> _PROVIDED RECORDS_
----

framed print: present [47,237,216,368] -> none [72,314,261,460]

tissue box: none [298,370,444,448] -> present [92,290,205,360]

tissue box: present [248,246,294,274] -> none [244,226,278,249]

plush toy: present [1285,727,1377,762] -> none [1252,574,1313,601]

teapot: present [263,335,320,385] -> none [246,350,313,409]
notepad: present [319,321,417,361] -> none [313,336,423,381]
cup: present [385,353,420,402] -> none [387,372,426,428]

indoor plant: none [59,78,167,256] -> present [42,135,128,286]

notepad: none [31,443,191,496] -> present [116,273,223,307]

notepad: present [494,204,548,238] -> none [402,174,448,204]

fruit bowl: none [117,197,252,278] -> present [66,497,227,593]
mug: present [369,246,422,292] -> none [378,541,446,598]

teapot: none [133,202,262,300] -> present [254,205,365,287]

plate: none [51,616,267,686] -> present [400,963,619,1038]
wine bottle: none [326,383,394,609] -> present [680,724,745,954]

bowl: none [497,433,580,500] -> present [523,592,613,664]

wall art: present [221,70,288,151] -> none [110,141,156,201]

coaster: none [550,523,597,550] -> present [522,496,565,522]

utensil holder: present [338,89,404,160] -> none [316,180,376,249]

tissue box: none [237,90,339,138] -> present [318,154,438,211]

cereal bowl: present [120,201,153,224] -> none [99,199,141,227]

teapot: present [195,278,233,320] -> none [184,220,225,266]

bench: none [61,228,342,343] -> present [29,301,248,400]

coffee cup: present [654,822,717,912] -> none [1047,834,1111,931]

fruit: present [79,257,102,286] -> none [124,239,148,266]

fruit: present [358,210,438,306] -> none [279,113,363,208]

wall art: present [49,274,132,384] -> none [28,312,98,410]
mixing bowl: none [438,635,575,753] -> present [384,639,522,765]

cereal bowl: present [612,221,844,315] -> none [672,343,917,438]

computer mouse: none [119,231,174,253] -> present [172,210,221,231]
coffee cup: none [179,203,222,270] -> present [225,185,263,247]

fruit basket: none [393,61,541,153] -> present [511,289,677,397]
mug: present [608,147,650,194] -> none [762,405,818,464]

----

> _EXERCISE PROMPT_
Please write out, exactly as they appear above, only the lines in the stretch from the line with "utensil holder: present" through the line with "fruit: present [79,257,102,286]".

> _TASK ANSWER_
utensil holder: present [338,89,404,160] -> none [316,180,376,249]

tissue box: none [237,90,339,138] -> present [318,154,438,211]

cereal bowl: present [120,201,153,224] -> none [99,199,141,227]

teapot: present [195,278,233,320] -> none [184,220,225,266]

bench: none [61,228,342,343] -> present [29,301,248,400]

coffee cup: present [654,822,717,912] -> none [1047,834,1111,931]

fruit: present [79,257,102,286] -> none [124,239,148,266]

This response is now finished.